Jonathon Fletcher: The Forgotten Father of the Search Engine
PuceBaboon writes "If you were under the impression that Brin and Page invented the search engine while working out of a garage somewhere in Silicon Valley then think again. The first practical web-crawler with a searchable index, JumpStation, was running out of Stirling University, Scotland, twenty years ago this year, long before Google came into existence. In a tale all too typical of the U.K. tech industry through the years, JumpStation's creator, Jonathon Fletcher, was unable to find funding for his brainchild and commercial exploitation of the idea fell to others. Jonathon, who was a panel member at the ACM SIGIR conference in Dublin earlier this year is now quite serene about the missed opportunity, despite his frustration at the time. Meanwhile, Stirling University is quoted as 'now looking at a way to mark' Jonathon's achievement."
How about with a Google Doodle?
It pays to be the first when critical mass is achieved. Who remembers JCR Licklider?
Mostly random stuff.
Google wasn't the first search engine - not even close. Yahoo, Lycos, Altavista, and others already existed. JumpStation would have probably been crushed by Google just like all the others, even if it had found funding.
Brin and Page were the ones who made a profitable search engine.
Henry Ford didn't invent the automobile (that award went to Karl Benz a few years earlier), but he was the first to make a fortune building automobiles.
Google won because it was BETTER ... not because it was first.
I remember when I first tried google. I had been using AltaVista and I was amazed at how much more relevant the Google results were. Primitive search engines seemed to just bring up any page that had a lot of the words in, Google's page ranking, and looking up related terms (you ask for "secured lending" and also get pages that say "mortgage") made a real difference.

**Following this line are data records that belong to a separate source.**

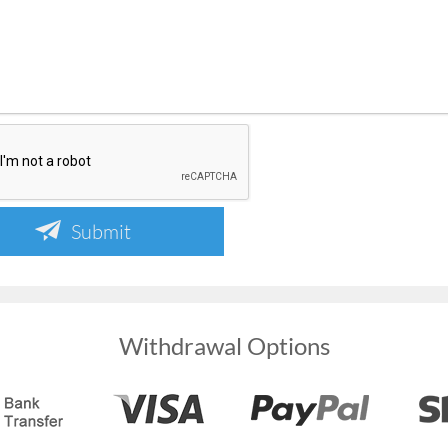
Submit
Withdrawal Options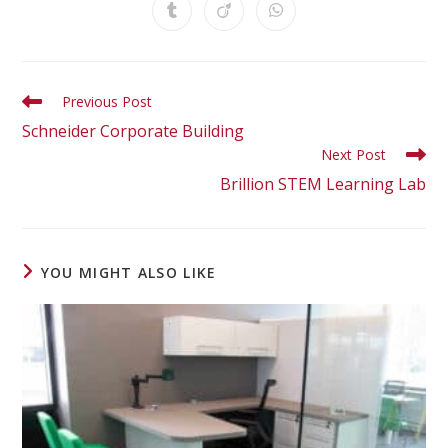
Previous Post
Schneider Corporate Building
Next Post
Brillion STEM Learning Lab
YOU MIGHT ALSO LIKE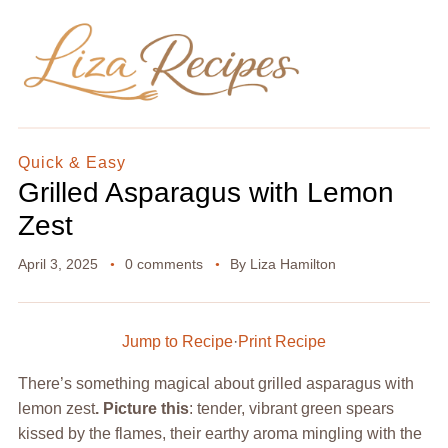
Quick & Easy
Grilled Asparagus with Lemon
Zest
April 3, 2025
0 comments
By
Liza Hamilton
Jump to Recipe
·
Print Recipe
There’s something magical about grilled asparagus with
lemon zest
. Picture this
: tender, vibrant green spears
kissed by the flames, their earthy aroma mingling with the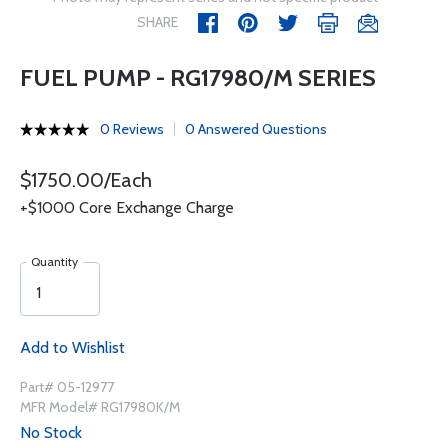
SHARE
FUEL PUMP - RG17980/M SERIES
0 Reviews
0 Answered Questions
$1750.00/Each
+$1000 Core Exchange Charge
Quantity
Add to Wishlist
Part# 05-12977
MFR Model# RG17980K/M
No Stock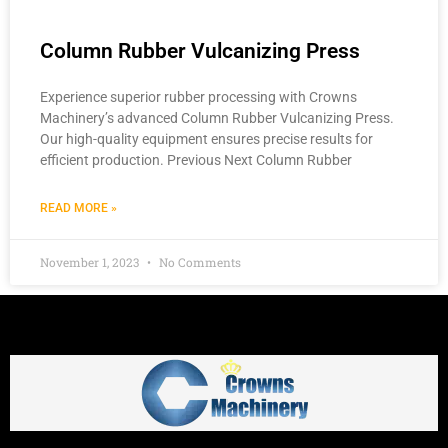
Column Rubber Vulcanizing Press
Experience superior rubber processing with Crowns
Machinery’s advanced Column Rubber Vulcanizing Press.
Our high-quality equipment ensures precise results for
efficient production. Previous Next Column Rubber
READ MORE »
November 1, 2023
No Comments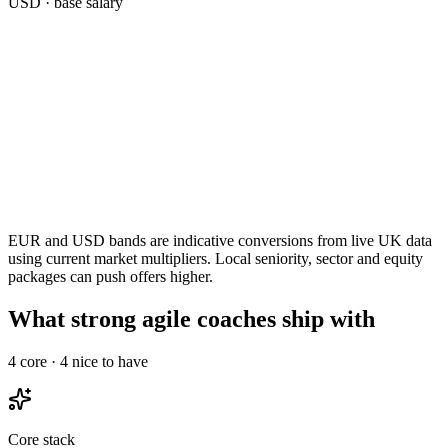
USD
· base salary
EUR and USD bands are indicative conversions from live UK data
using current market multipliers. Local seniority, sector and equity
packages can push offers higher.
What strong agile coaches ship with
4
core ·
4
nice to have
Core stack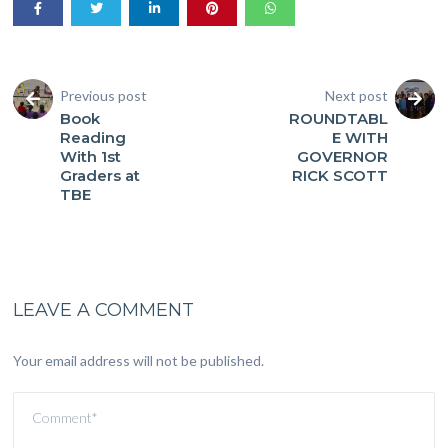
Previous post
Next post
Book
ROUNDTABL
Reading
E WITH
With 1st
GOVERNOR
Graders at
RICK SCOTT
TBE
LEAVE A COMMENT
Your email address will not be published.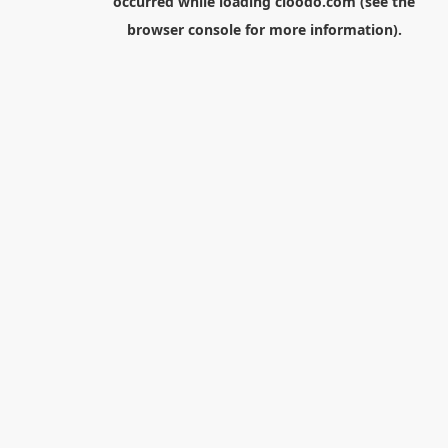
occurred while loading
cloodo.com
(see the
browser console
for more information).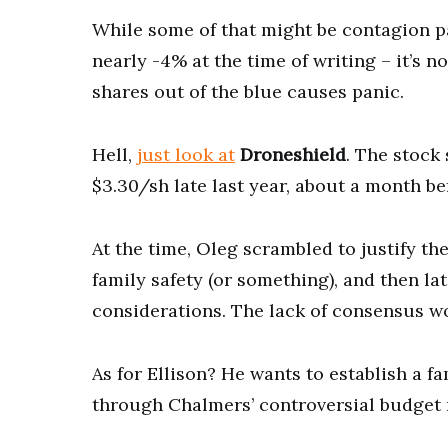
While some of that might be contagion 
nearly -4% at the time of writing – it’s n
shares out of the blue causes panic.
Hell,
just look at
Droneshield
. The stock 
$3.30/sh late last year, about a month b
At the time, Oleg scrambled to justify the
family safety (or something), and then 
considerations. The lack of consensus w
As for Ellison? He wants to establish a f
through Chalmers’ controversial budget r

While not for HTTP resources, I believe the first search engine (for FTP) was `archie` at McGill.
AC brings up a legitimate point: All search engines are involved in a race between themselves and those trying to spam the results.

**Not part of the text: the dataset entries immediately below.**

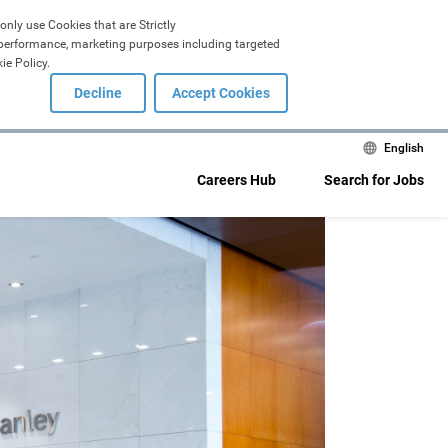
only use Cookies that are Strictly 
, performance, marketing purposes including targeted 
ie Policy.
Decline
Accept Cookies
English
Careers Hub
Search for Jobs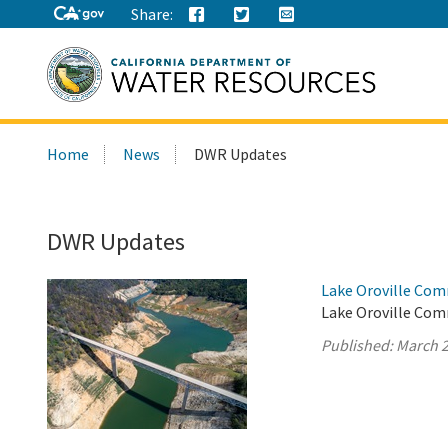
Share:
Search
Home
News
DWR Updates
this
site:
DWR Updates
Lake Oroville Com
Lake Oroville Com
Published:
March 2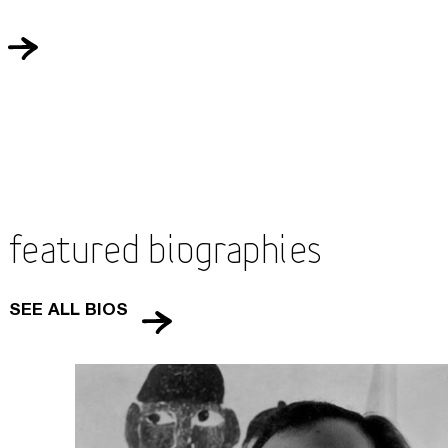
Featured Biographies
SEE ALL BIOS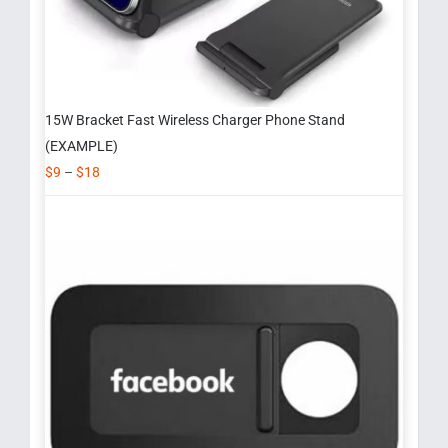
15W Bracket Fast Wireless Charger Phone Stand
(EXAMPLE)
$
9
–
$
18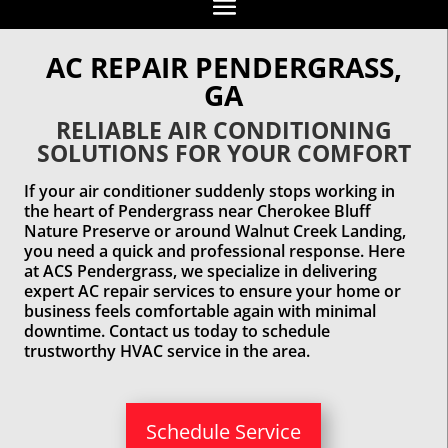
AC REPAIR PENDERGRASS,
GA
RELIABLE AIR CONDITIONING
SOLUTIONS FOR YOUR COMFORT
If your air conditioner suddenly stops working in
the heart of Pendergrass near Cherokee Bluff
Nature Preserve or around Walnut Creek Landing,
you need a quick and professional response. Here
at ACS Pendergrass, we specialize in delivering
expert AC repair services to ensure your home or
business feels comfortable again with minimal
downtime. Contact us today to schedule
trustworthy HVAC service in the area.
Schedule Service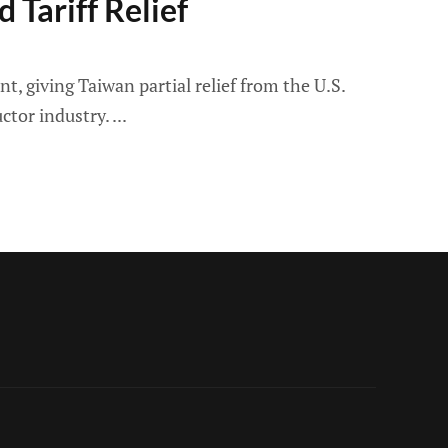
 Tariff Relief
 giving Taiwan partial relief from the U.S.
ctor industry.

In the very early days of the WWW, there were a smattering of sites, with actual content, so the basic word-counting approach was fine. Then the spammers showed up, saw the potential of spamming search engines, saw that they were doing word-counting, and just filled their pages with search terms repeated about 300 times, and poof, those search engines were useless.
Then Google came in, and for the first time focused not on what the contents of the page were but instead on what the links to that page said. This was vulnerable too, to Google bombing, but it was far less vulnerable to SEO spammers, so it was a big improvement. As Google grew, it put a lot of resources into trying to prevent SEO spamming. It's not wholly successful, but the fact is that it's better at it than anyone else.